Bitcoin developer loses $3.3 million in massive hack

A Bitcoin core developer has had his server hacked after his security key was compromised. The hacker has supposedly stolen over 200 BTC, worth around 3.3 million dollars.

Luke Dashjr, a developer who works on Bitcoin Core, the technology and security behind the cryptocurrency, has lost over 200 Bitcoins in an apparent hack.

According to Dashjr’s Twitter, the PGP key (Pretty Good Privacy) was compromised and allowed the hacker to loot his Bitcoin from the computer they were being stored on.

PSA: My PGP key is compromised, and at least many of my bitcoins stolen. I have no idea how. Help please. #Bitcoin

— @LukeDashjr@BitcoinHackers.org on Mastodon (@LukeDashjr) January 1, 2023

A PGP key is an encryption method that utilizes two different keys to lock away information. Dashjr has identified the Bitcoin wallets that some of the money was sent to, but as of yesterday, claims it has all gone.

Dashjr had been targeted in an attempted smash-and-grab on his Bitcoin stash earlier in the year but brushed it off after investigating. On his Mastodon, Dashjr stated he had “purged the backdoors” implemented in the attack, but couldn’t find any evidence of it being used.

Dashjr also deleted a tweet in regards to his “cold wallet”. This is a type of Bitcoin wallet that is kept offline to ensure maximum security. Dashjr questioned whether or not it was “Maybe not as cold as intended?”

According to another developer, Peter Todd, Dashjr’s active PC runs a Linux distro called Gentoo. This was also where he stored his “hot” Bitcoin wallet. A hot wallet is one that is actively connected to the internet and can be accessed at any time.

If a compromised piece of software made it on, as Dashjr suspects, then it was an inevitability of it getting stolen and not a targeted attack.

FYI I've confirmed that this is real and not a Twitter hack via a mutual friend.

IIUC he used Gentoo as his desktop and didn't keep different activities separated. So backdoored software is one of many ways this could happen; he may not have been targeted.

Use @QubesOS people. https://t.co/51PuGbJabX

— Peter Todd/mempoolfullrbf=1 (@peterktodd) January 1, 2023

Even the CEO of Binance, Changpeng Zhao, stated on Twitter that “Self-custody [has] a different set of risks”.

Suspicions around the lost Bitcoin

In response to his loss, user beeforbacon1 called it a “Top tier boating accident.” This in-joke alludes to claiming your cash was lost in a boating accident to avoid paying tax on it.
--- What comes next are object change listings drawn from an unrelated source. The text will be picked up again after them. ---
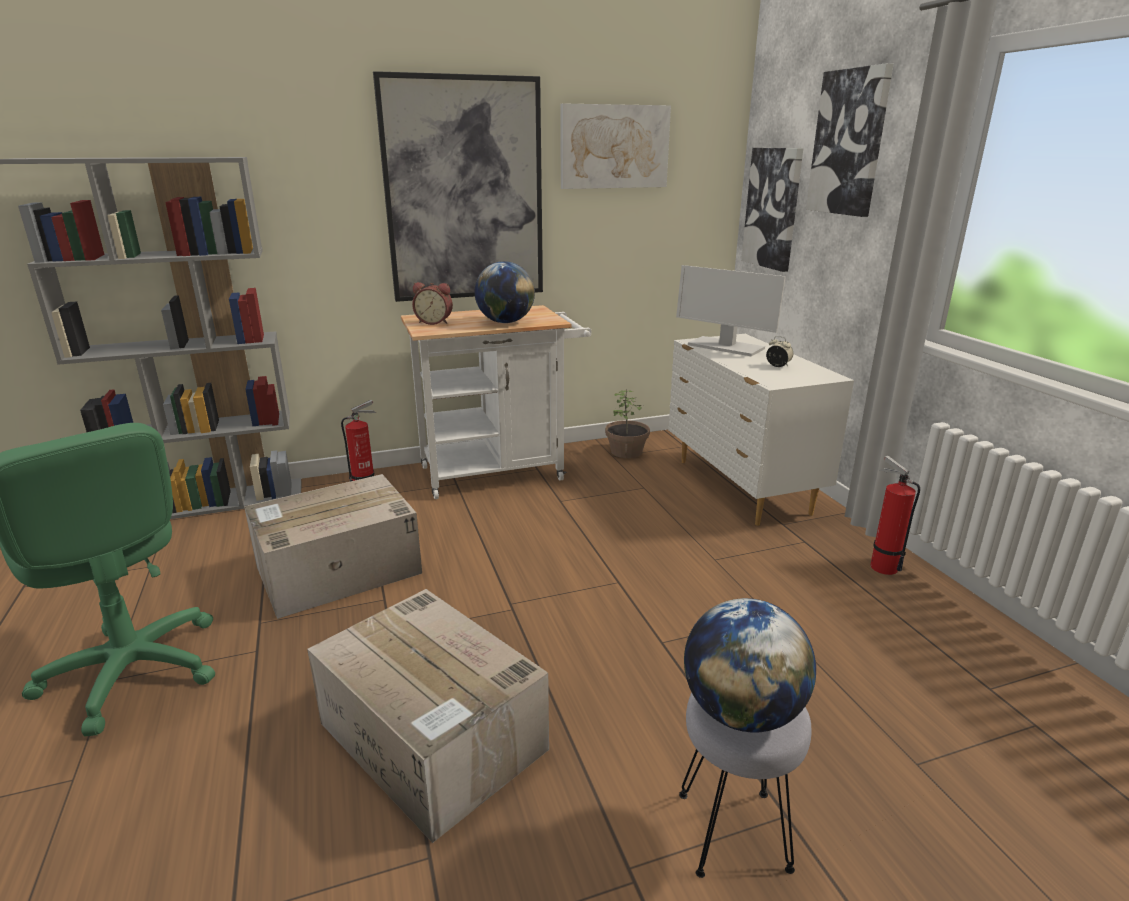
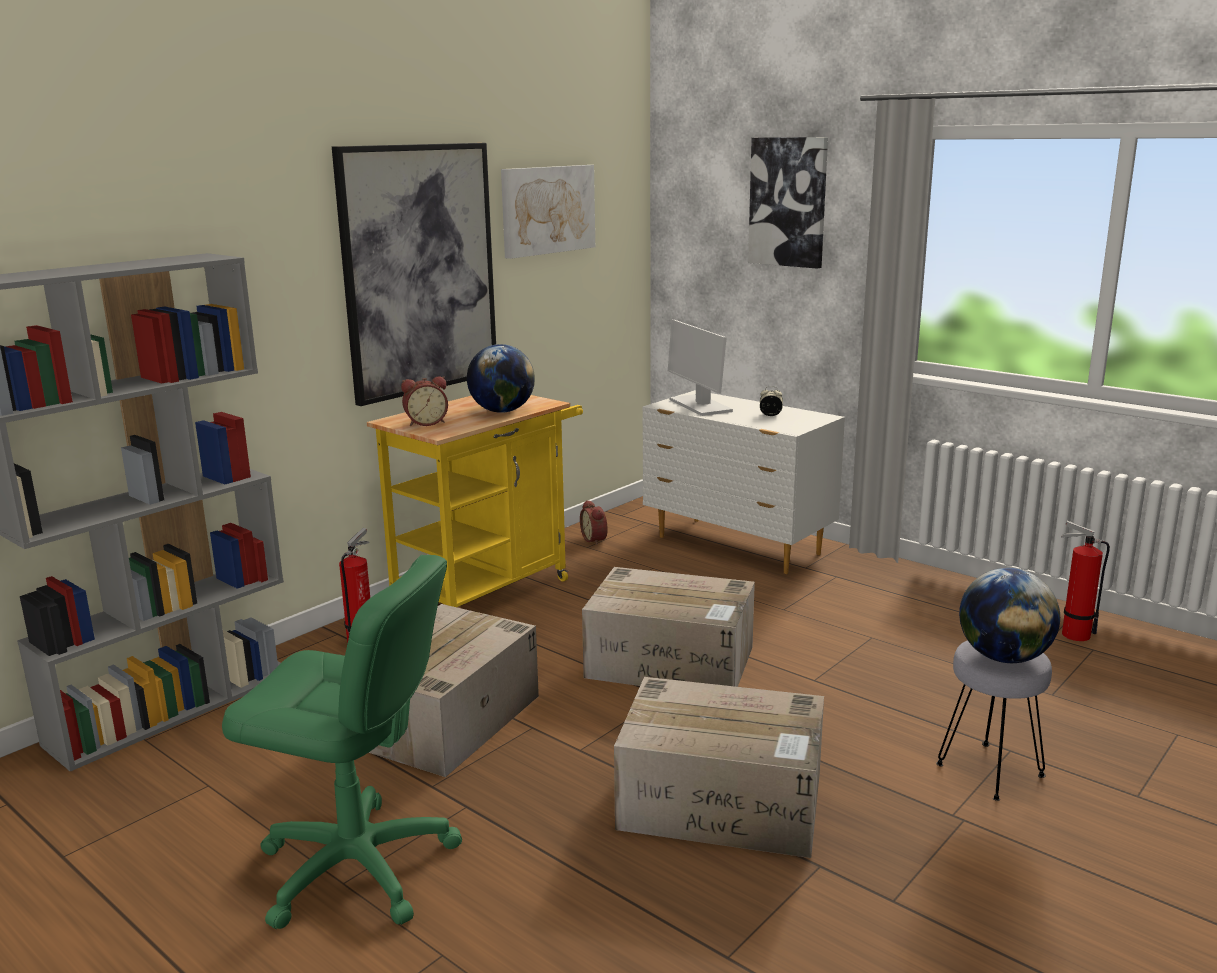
camera: 30 degrees left, 5 degrees down
(501, 471) = (490, 588): white cart -> yellow cart
(557, 579) = (672, 662): none -> cardboard box
(627, 452) = (595, 539): potted plant -> alarm clock
(725, 347) = (699, 405): monitor -> monitor turned 60 degrees clockwise
(773, 208) = (699, 262): picture -> none
(881, 565) = (908, 578): fire extinguisher -> fire extinguisher (1072, 634)

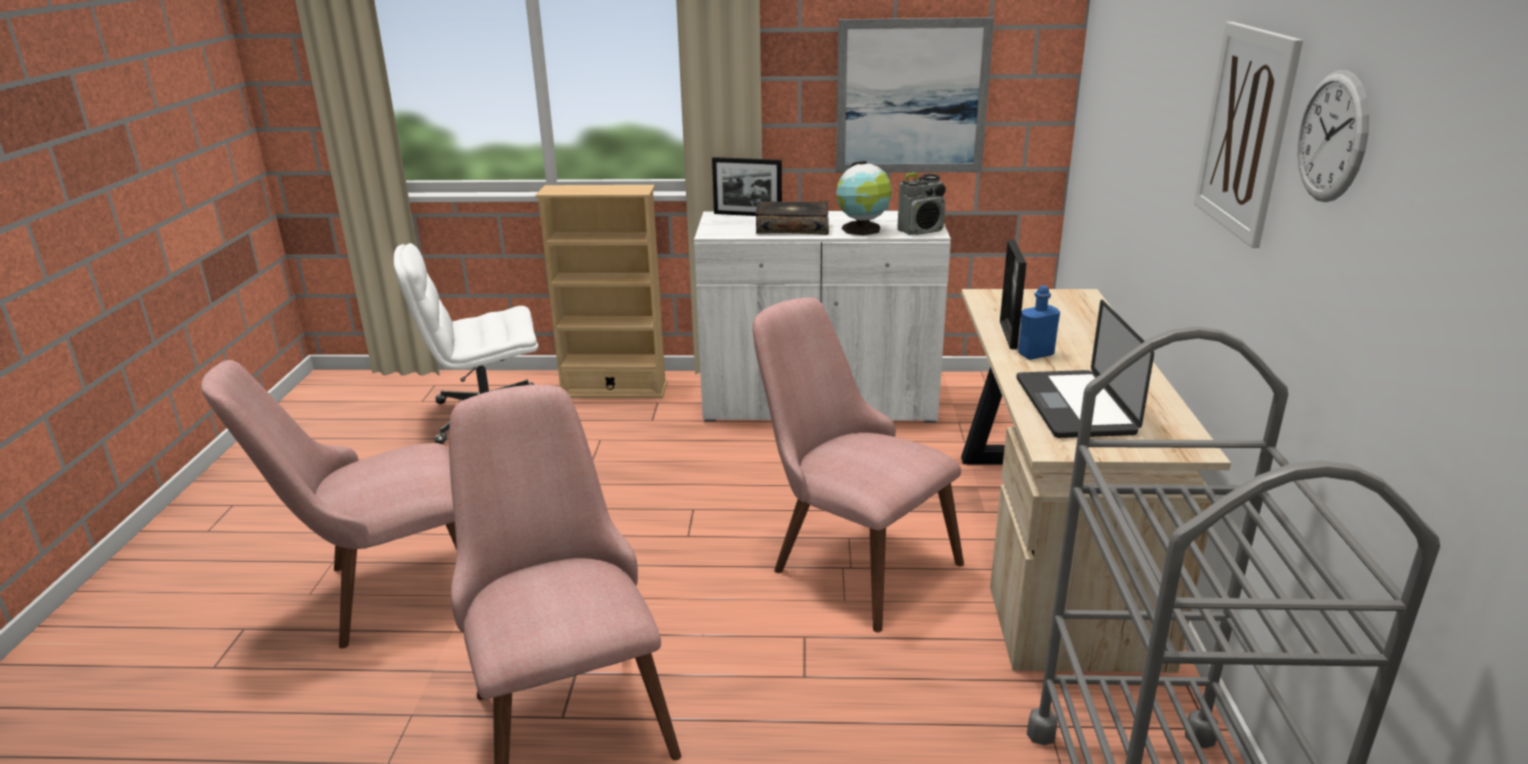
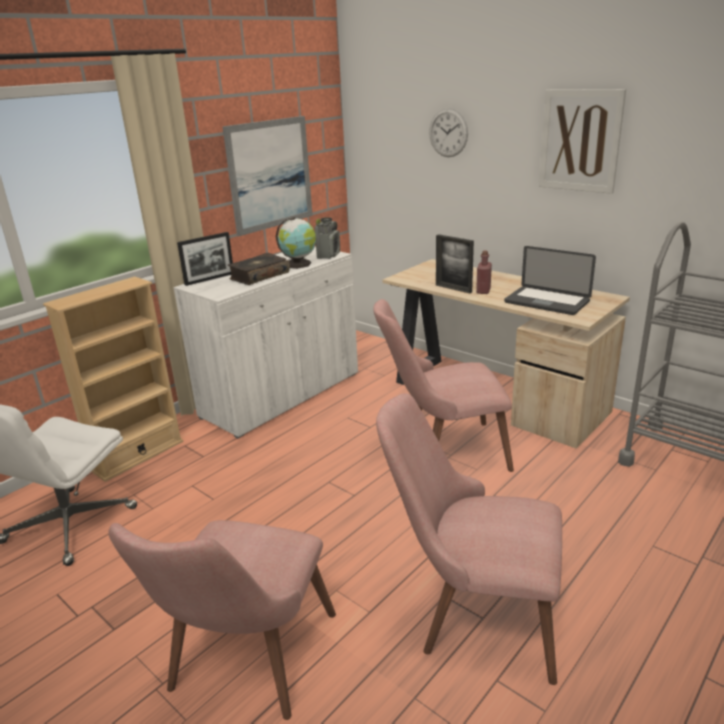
camera: 50 degrees left, 0 degrees up
(1035, 354) = (483, 291): blue bottle -> red bottle
(1332, 137) = (668, 128): wall clock -> wall clock (448, 133)

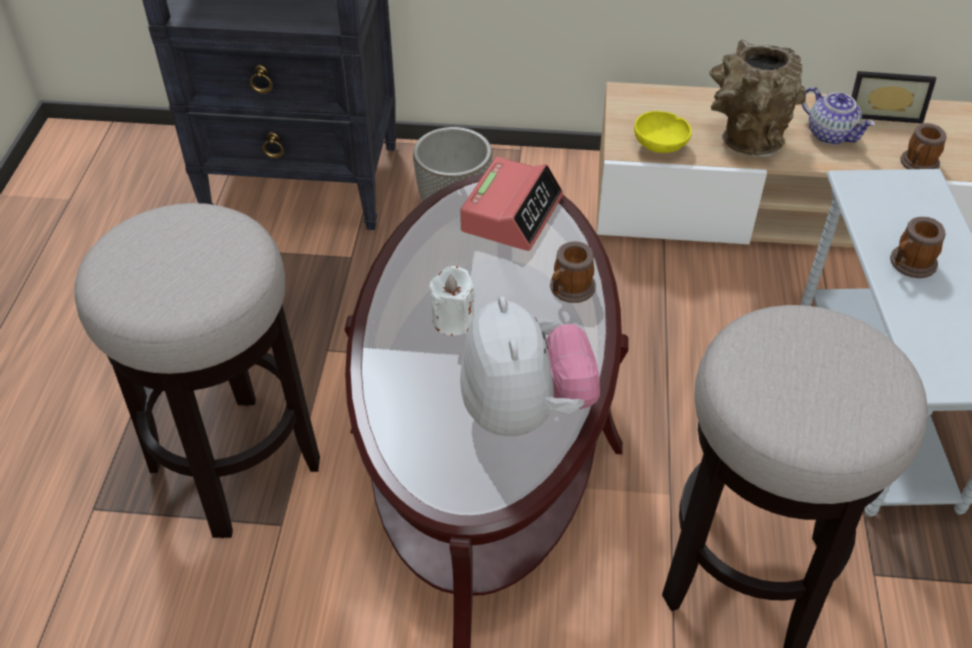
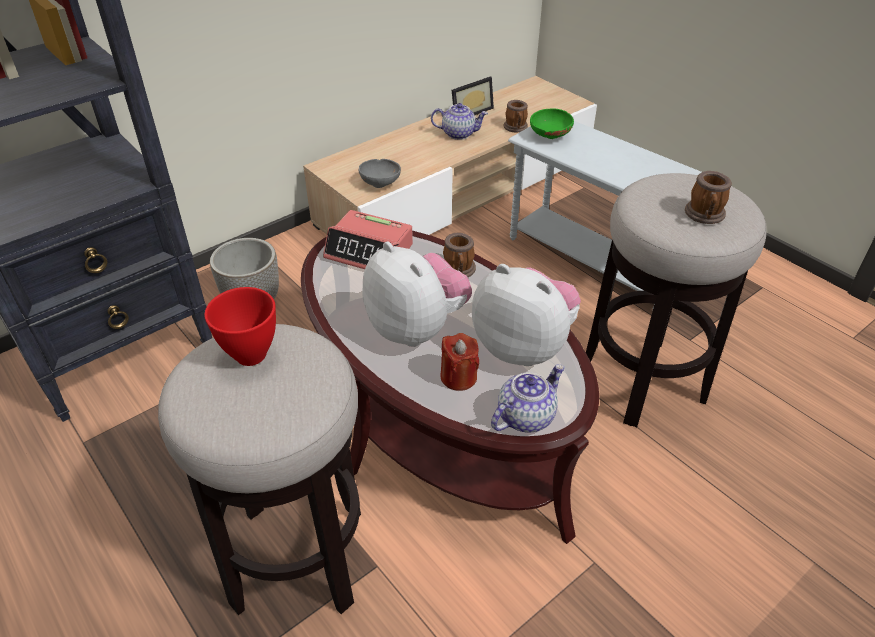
camera: 45 degrees left, 5 degrees down
(197, 237) = (252, 355): none -> red bowl
(426, 393) = (458, 377): none -> red candle
(432, 475) = (525, 416): none -> teapot
(453, 320) = (417, 328): white candle -> plush toy
(512, 213) = (369, 251): alarm clock -> alarm clock turned 135 degrees clockwise
(661, 147) = (381, 183): yellow bowl -> grey bowl
(745, 140) = (421, 157): brown vase -> none
(884, 195) = (549, 136): none -> green bowl
(909, 265) = (602, 160): mug -> mug (705, 216)

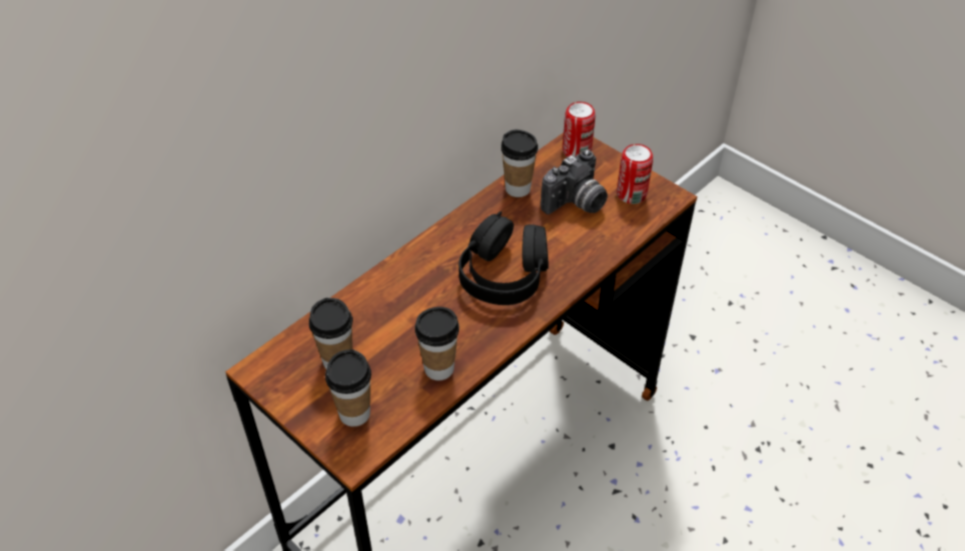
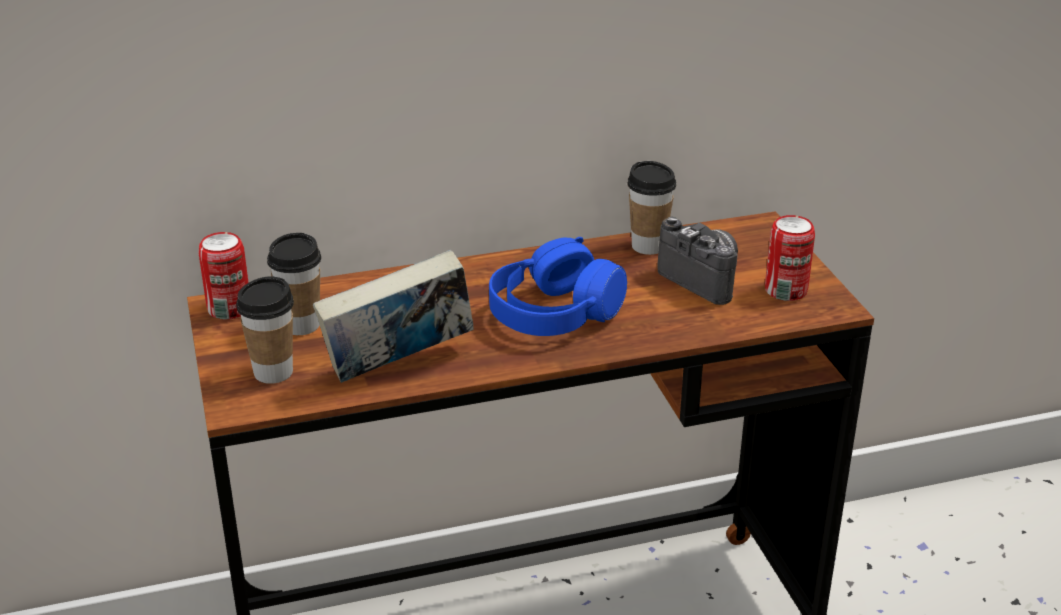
camera: 30 degrees right, 15 degrees down
(439, 368) = (399, 367): cup -> book
(504, 275) = (554, 313): black headphones -> blue headphones
(576, 151) = (755, 234): can -> can (229, 309)
(576, 204) = (706, 279): camera -> camera turned 120 degrees counterclockwise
On Reddit, the hack has been discussed in detail, including some of the participants alluding to this being part of Dashjr’s habit of being a “serial grifter”.

In 2017, a fundraiser was set up to collect money for Dashjr’s house. People pointed out that with his amount of Bitcoin – at the time in 2017 it was at a peak of $19,511 per BTC – he would have insurance and be able to cover the costs himself.

At the time, another user monitored the wallet activity and saw the 3.5 BTC sent for upgrading the internet access to the house – a stretch goal – never left the wallet.

Others on Reddit have pointed out that this happening close to the tax season in the US is suspicious.